* _Work order_:
The answer is to be the lines below that lie between the line holding "tru sportul electronic" and the line holding "hacer. ya intenté", inclusive, transcribed exactly and free of pictures.

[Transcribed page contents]
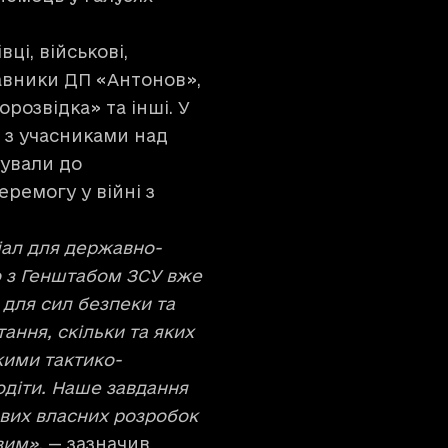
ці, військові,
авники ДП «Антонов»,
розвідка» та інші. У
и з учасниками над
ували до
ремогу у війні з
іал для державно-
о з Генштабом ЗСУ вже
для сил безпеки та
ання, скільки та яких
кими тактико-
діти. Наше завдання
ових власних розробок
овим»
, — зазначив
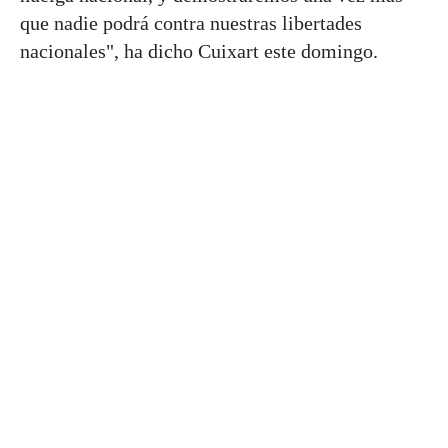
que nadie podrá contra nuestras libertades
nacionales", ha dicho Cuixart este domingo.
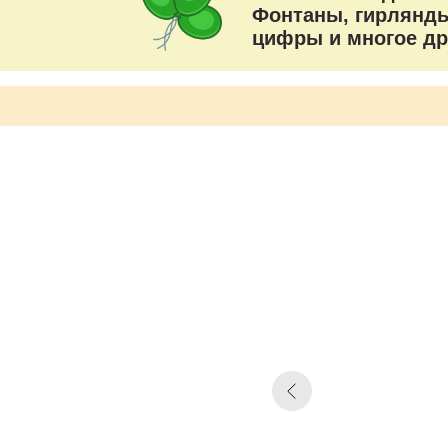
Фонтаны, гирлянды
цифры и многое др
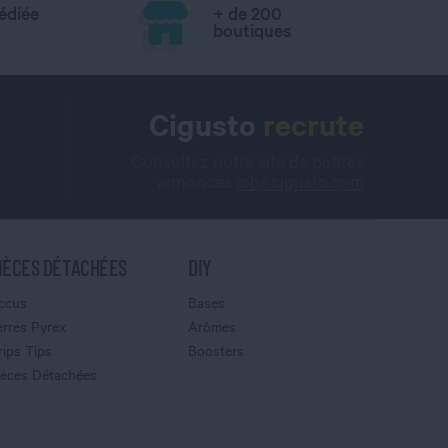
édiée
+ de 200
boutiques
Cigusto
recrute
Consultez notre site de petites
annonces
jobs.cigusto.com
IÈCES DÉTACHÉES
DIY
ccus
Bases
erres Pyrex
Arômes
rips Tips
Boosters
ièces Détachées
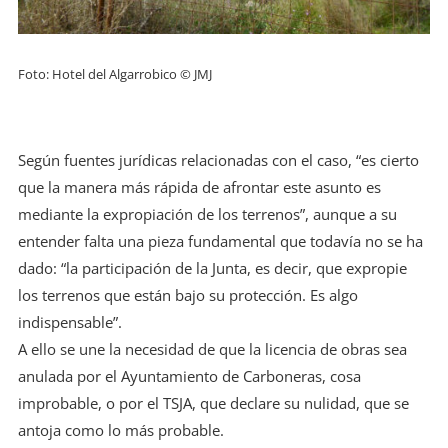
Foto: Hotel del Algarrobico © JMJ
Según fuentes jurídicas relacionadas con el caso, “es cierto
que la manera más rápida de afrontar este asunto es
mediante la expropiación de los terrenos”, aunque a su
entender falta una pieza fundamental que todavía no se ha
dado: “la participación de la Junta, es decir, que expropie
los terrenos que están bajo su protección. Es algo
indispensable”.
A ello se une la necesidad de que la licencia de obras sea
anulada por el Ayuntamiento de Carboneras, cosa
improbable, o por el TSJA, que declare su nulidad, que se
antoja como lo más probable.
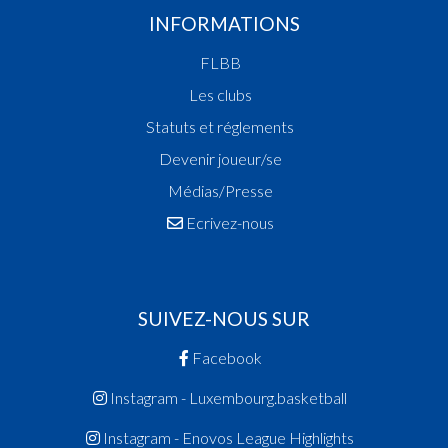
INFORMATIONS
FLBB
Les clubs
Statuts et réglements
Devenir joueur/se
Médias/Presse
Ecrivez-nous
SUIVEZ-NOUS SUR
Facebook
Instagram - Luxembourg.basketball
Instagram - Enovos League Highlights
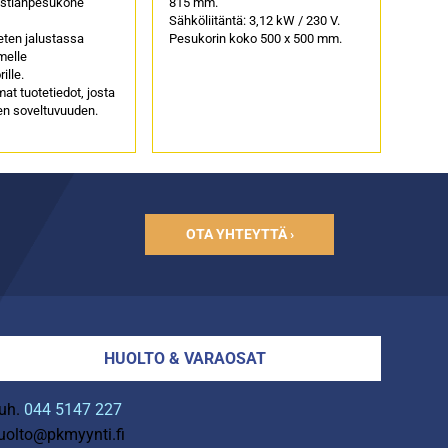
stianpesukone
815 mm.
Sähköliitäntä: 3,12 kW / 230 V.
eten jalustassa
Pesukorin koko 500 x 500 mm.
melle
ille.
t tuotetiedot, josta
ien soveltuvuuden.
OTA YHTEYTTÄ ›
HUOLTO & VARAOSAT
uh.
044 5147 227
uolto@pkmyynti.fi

==

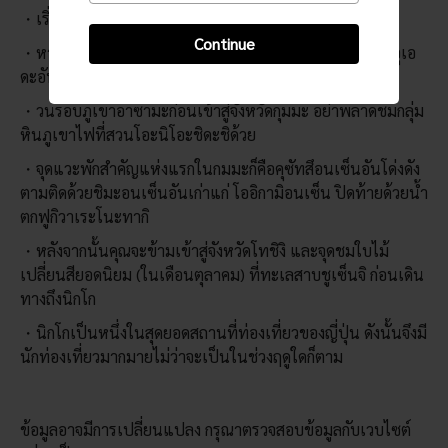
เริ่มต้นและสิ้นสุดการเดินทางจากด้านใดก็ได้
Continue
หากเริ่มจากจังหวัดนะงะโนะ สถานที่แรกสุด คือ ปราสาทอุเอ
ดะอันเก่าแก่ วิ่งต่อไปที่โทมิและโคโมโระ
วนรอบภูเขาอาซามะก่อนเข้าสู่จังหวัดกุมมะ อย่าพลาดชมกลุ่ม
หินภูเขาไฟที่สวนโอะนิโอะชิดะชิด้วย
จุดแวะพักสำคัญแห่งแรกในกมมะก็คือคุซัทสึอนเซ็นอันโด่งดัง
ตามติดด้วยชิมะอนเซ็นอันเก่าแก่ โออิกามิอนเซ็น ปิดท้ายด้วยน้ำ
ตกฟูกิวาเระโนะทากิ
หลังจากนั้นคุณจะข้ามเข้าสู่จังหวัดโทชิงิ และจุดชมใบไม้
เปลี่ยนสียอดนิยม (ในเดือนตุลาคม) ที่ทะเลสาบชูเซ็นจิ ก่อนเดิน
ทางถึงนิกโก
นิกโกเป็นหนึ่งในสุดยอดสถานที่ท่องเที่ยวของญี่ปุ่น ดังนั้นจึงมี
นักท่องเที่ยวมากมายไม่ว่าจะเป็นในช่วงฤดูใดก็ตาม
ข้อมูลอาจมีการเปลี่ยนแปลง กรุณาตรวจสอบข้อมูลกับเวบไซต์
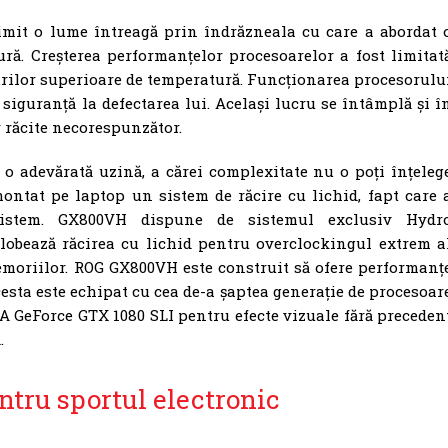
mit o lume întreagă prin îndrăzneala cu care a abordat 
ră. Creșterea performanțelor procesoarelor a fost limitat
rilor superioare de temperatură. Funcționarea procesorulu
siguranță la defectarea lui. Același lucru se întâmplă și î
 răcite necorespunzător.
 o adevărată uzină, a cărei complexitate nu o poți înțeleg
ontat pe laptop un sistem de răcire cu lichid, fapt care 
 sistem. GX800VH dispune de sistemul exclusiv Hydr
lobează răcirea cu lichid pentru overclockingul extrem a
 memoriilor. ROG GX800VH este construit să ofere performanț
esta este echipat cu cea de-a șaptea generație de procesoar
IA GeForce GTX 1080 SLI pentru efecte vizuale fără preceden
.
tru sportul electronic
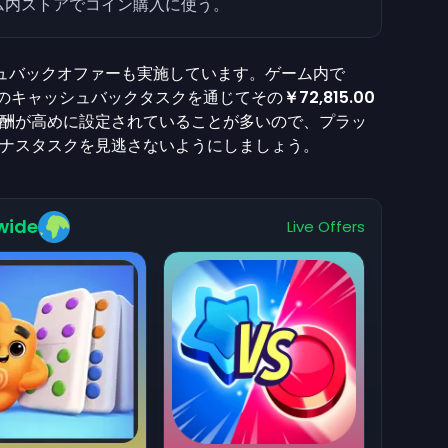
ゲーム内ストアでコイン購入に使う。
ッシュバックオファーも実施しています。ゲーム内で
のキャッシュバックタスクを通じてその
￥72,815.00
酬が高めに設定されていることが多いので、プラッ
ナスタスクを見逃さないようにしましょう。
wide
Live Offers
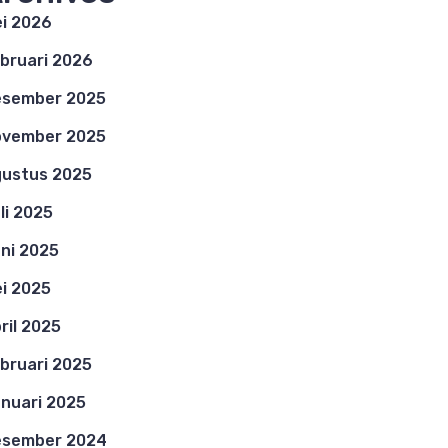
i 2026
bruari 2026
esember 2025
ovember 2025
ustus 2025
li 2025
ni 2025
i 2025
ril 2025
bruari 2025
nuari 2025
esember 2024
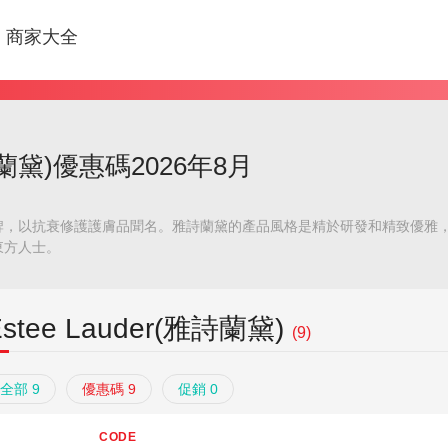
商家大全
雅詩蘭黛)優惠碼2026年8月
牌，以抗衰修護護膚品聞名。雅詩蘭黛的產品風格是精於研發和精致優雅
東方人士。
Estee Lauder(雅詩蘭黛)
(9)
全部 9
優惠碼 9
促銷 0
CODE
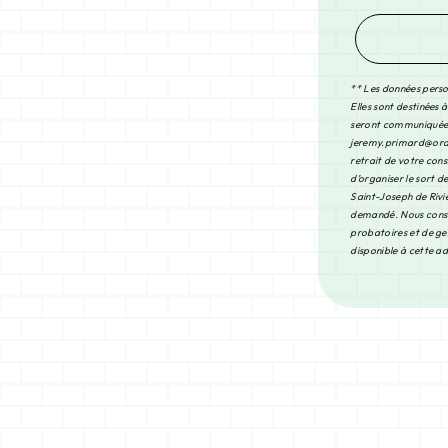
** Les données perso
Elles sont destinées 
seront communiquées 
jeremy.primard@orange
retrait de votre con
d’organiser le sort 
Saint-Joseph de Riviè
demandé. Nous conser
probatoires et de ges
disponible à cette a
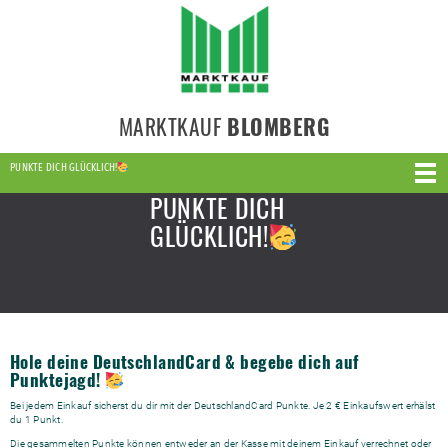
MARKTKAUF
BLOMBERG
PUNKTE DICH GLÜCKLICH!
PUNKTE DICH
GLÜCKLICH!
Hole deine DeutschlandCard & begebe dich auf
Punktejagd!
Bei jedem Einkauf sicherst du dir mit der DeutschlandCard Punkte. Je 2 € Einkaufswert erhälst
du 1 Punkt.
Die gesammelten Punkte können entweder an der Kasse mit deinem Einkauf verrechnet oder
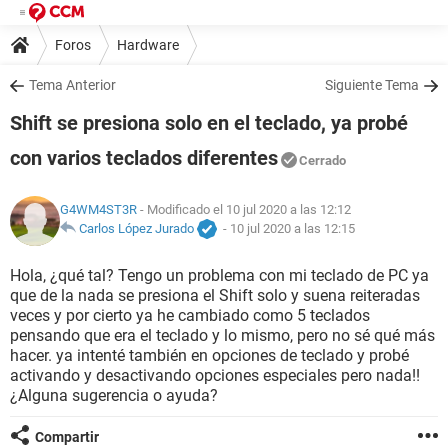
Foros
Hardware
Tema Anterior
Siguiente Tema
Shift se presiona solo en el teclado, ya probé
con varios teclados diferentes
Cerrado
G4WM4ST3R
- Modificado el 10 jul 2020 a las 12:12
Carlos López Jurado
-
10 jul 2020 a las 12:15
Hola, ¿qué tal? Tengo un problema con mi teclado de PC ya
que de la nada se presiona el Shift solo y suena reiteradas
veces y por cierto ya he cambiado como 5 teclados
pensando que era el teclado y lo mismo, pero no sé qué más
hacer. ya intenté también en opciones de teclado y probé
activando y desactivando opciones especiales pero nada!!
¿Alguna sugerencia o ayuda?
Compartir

* _Reply_:
tru sportul electronic
ゲーム内ストアでコイン購入に使う。
ッシュバックオファーも実施しています。ゲーム内で
のキャッシュバックタスクを通じてその
￥72,815.00
酬が高めに設定されていることが多いので、プラッ
ナスタスクを見逃さないようにしましょう。
wide
Live Offers
i 2026
bruari 2026
esember 2025
ovember 2025
ustus 2025
li 2025
ni 2025
i 2025
ril 2025
bruari 2025
nuari 2025
esember 2024
商家大全
雅詩蘭黛)優惠碼2026年8月
牌，以抗衰修護護膚品聞名。雅詩蘭黛的產品風格是精於研發和精致優雅
東方人士。
Estee Lauder(雅詩蘭黛)
(9)
全部 9
優惠碼 9
促銷 0
CODE
** Les données perso
Elles sont destinées 
seront communiquées 
jeremy.primard@orange
retrait de votre con
d’organiser le sort 
Saint-Joseph de Riviè
demandé. Nous conser
probatoires et de ges
disponible à cette a
MARKTKAUF
BLOMBERG
PUNKTE DICH GLÜCKLICH!
PUNKTE DICH
GLÜCKLICH!
Hole deine DeutschlandCard & begebe dich auf
Punktejagd!
Bei jedem Einkauf sicherst du dir mit der DeutschlandCard Punkte. Je 2 € Einkaufswert erhälst
du 1 Punkt.
Die gesammelten Punkte können entweder an der Kasse mit deinem Einkauf verrechnet oder
Foros
Hardware
Tema Anterior
Siguiente Tema
Shift se presiona solo en el teclado, ya probé
con varios teclados diferentes
Cerrado
G4WM4ST3R
- Modificado el 10 jul 2020 a las 12:12
Carlos López Jurado
-
10 jul 2020 a las 12:15
Hola, ¿qué tal? Tengo un problema con mi teclado de PC ya
que de la nada se presiona el Shift solo y suena reiteradas
veces y por cierto ya he cambiado como 5 teclados
pensando que era el teclado y lo mismo, pero no sé qué más
hacer. ya intenté también en opciones de teclado y probé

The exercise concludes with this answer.